Votação está marcada para outubro e talibãs e Estado Islâmico anunciaram que tencionam impedir a sua realização. Cerca de 820 civis morreram neste ano vítimas de ataques
ABEL COELHO DE MORAIS Um bombista suicida fez-se explodir ontem num centro de recenseamento eleitoral em Cabul, causando a morte de, pelo menos, 57 pessoas, muitas delas mulheres e crianças, e cerca de 120 feridos. A ação terrorista foi reivindicada pouco depois pelo Estado Islâmico (EI) e insere-se numa campanha deste grupo islamita e dos talibãs para impedir o regular desenvolvimento do processo eleitoral das legislativas que estão agendadas para outubro no Afeganistão. O ataque foi o mais mortífera na cidade desde que em janeiro um engenho explosivos dissimulado numa ambulância matou mais de cem pessoas no centro da capital afegã. Este atentado foi reivindicado pelos talibãs.
Os acontecimentos de ontem em Cabul vêm confirmar um recente relatório da Missão das Nações Unidas no Afeganistão (UNAMA, na sigla em inglês) em que se apontava para o aumento do número de baixas civis em “ataques complexos” dos diferentes grupos terroristas islamitas. Segundo a UNAMA, no primeiro trimestre deste ano verificaram-se 763 mortos, a que se devem as vítimas de ontem num novo total de 820 mortos. No mesmo período registaram-se 1495 feridos em resultado daqueles “ataques complexos”.
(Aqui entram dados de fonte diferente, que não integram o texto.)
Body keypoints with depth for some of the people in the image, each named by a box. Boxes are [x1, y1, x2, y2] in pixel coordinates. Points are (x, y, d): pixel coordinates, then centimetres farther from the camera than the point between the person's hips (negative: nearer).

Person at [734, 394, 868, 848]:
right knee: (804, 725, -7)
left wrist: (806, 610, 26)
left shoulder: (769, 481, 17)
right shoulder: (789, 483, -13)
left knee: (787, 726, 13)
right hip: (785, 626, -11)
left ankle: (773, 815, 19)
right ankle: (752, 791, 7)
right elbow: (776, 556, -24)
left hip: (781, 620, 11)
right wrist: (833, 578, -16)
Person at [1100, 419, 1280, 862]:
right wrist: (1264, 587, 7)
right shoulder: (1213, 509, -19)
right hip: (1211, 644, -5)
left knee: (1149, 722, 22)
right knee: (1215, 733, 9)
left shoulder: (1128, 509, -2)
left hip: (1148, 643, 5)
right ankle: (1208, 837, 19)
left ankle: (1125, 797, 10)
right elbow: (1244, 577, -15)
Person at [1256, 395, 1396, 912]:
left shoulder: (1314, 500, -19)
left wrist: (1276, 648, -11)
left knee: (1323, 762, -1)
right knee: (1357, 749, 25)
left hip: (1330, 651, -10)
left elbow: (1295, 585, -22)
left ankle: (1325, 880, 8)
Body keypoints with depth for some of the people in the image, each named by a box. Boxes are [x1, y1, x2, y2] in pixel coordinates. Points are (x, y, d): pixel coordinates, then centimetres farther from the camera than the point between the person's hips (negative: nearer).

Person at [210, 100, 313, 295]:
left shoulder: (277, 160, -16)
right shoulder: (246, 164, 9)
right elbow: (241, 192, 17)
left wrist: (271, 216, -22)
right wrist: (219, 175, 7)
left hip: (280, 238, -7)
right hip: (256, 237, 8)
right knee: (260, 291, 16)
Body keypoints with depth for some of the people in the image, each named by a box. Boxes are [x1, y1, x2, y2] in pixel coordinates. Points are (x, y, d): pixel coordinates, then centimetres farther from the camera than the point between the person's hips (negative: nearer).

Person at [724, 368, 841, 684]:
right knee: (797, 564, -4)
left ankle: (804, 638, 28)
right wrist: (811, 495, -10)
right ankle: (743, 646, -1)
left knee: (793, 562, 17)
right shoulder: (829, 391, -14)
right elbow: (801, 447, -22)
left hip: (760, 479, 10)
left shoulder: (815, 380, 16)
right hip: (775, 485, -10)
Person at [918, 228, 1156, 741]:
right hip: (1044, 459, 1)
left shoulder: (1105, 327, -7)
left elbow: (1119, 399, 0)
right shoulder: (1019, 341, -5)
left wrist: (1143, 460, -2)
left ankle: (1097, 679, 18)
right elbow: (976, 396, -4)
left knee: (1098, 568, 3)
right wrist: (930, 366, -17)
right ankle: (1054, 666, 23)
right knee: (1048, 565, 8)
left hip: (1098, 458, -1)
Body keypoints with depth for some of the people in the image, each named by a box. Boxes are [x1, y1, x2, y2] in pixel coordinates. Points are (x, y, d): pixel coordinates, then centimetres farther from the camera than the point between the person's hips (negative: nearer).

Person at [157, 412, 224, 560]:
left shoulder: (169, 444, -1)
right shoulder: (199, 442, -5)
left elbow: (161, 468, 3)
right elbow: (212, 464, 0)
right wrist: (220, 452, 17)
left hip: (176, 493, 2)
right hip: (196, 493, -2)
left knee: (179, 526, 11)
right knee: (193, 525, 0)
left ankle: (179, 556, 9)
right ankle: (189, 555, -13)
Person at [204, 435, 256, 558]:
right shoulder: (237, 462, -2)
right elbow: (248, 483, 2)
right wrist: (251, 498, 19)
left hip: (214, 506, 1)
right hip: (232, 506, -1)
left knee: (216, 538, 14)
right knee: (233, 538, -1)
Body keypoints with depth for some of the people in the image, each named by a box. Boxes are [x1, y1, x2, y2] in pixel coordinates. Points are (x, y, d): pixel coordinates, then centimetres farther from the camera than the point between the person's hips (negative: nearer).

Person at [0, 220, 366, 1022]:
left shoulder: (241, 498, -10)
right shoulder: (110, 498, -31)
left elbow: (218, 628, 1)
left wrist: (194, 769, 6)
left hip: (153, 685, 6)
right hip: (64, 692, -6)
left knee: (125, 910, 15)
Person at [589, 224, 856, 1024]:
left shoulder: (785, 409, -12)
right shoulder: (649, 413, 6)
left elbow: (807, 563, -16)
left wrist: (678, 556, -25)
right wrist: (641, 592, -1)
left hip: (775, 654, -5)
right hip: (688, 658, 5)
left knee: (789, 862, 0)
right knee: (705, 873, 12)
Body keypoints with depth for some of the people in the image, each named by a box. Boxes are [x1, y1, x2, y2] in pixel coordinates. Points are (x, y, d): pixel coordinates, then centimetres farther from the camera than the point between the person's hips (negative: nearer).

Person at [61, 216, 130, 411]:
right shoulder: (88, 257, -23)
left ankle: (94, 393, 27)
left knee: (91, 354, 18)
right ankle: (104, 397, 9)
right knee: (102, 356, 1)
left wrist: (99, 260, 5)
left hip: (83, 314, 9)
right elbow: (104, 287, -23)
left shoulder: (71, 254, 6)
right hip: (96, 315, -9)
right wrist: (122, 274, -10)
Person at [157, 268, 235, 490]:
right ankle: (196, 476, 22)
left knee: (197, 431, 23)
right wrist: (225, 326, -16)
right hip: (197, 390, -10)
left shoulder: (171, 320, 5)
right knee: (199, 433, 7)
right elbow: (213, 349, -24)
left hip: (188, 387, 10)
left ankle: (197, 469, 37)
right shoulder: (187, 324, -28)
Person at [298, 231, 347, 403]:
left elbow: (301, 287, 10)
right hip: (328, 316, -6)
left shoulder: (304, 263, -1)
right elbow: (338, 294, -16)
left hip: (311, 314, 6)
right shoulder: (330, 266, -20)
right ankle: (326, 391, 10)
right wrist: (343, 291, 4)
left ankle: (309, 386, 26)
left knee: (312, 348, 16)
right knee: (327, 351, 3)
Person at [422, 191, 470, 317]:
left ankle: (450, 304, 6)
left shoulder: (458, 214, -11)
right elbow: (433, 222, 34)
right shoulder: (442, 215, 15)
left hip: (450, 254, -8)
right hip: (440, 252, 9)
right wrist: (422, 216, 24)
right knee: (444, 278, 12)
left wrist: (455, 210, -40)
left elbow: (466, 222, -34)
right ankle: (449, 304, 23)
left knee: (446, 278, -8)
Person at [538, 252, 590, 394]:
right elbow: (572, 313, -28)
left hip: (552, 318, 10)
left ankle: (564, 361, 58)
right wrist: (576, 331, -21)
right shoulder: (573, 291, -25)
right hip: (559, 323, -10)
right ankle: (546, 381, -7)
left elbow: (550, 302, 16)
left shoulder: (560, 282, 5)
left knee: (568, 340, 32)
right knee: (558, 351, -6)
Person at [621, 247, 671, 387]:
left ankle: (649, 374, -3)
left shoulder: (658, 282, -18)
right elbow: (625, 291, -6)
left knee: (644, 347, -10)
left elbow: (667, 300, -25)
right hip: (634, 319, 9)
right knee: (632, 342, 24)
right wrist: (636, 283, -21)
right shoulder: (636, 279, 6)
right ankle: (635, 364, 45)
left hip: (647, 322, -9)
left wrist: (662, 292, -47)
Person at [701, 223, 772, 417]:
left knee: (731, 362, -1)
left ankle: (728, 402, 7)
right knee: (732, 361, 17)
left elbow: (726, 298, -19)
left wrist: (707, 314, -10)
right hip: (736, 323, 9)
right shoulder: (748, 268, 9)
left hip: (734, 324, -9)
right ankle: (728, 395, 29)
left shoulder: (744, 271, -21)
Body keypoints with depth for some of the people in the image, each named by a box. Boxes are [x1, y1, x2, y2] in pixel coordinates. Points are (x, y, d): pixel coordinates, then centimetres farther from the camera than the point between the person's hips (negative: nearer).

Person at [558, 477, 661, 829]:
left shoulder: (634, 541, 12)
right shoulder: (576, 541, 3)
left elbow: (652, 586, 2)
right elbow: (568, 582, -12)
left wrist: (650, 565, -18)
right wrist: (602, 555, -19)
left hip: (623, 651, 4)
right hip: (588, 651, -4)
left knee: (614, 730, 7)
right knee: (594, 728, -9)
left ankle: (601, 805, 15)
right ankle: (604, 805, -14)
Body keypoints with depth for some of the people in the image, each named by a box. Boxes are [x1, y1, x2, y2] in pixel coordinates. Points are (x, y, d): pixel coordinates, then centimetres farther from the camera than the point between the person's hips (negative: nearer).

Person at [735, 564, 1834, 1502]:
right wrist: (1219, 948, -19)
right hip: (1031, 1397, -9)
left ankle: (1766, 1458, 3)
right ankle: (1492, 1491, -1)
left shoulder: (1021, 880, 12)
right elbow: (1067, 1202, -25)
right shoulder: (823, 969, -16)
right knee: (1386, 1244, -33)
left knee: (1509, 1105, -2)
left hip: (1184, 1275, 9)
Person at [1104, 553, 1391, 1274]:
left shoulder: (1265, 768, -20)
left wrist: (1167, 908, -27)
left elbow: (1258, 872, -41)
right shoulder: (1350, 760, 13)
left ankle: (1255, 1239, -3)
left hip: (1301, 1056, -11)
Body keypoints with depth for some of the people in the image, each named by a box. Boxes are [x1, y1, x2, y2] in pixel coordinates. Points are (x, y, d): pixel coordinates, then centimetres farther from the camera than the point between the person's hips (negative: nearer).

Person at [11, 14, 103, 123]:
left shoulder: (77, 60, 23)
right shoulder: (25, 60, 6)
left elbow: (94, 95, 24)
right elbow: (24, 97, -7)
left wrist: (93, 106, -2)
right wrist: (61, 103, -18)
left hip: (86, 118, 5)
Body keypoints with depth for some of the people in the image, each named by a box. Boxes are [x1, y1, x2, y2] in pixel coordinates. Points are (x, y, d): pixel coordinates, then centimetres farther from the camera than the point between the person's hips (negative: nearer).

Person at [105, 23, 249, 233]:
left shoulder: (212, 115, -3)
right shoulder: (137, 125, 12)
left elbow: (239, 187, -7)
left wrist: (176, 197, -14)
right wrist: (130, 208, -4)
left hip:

Estes números, associados ao recrudescimento das ações dos grupos islamitas, revelam que 17 anos após a queda do regime talibã, em 2001, o atual poder político continua a ser incapaz de controlar efetivamente o país e a própria capital, ainda que continue a ter um importante apoio de forças internacionais no terreno. No final de 2017, estavam mais de 12 mil efetivos americanos no Afeganistão e mais de quatro mil de outros Estados membros da NATO. Isto num ano em que os talibãs recuperaram a iniciativa no terreno e controlavam efetivamente várias regiões. E eram capazes de atuar em cerca de 70% do território, quer através de atentados quer com operações de maior envergadura.
Ao objetivo de desestabilizar uma situação política que permanece frágil, o ataque do EI visou também um centro de recenseamento numa área da cidade predominantemente habitada por elementos da minoria xiita hazara, que é regularmente atacada por aquele grupo terrorista sunita.
As legislativas deviam ter-se realizado, originalmente, em 2015, mas a questão da segurança do processo eleitoral e questões de transparência sobre a sua realização foram protelando a marcação de uma data. Desde o fim do regime talibã houve legislativas em 2005 e 2010; presidenciais em 2004, 2009 e 2014, as duas últimas marcadas por alegações de fraude.
O atentado sucedeu a poucas semanas da época do ano em que os talibãs desencadeiam a sua “ofensiva da primavera”, o que veio acentuar receios de uma escalada de violência nos próximos meses.
A realização das legislativas de outubro tem vindo a ser pedida com insistência pelos parceiros internacionais de forma a não coincidir com as presidenciais agendadas para o ano seguinte, referia ontem a Reuters, para sublinhar, em seguida, que desde o início do processo domina um clima de pessimismo sobre a exequibilidade do voto.
O governo tem afirmado que pode garantir a segurança dos cerca de sete mil centros criados para o recenseamento do que se antecipa ser um universo de dez milhões de eleitores para uma população total estimada em cerca de 36 milhões, segundo dados das Nações Unidas. O ataque de ontem vem demonstrar como as garantias governamentais estão longe da realidade, o que complica mais ainda um processo em que se multiplicam problemas técnicos e organizativos.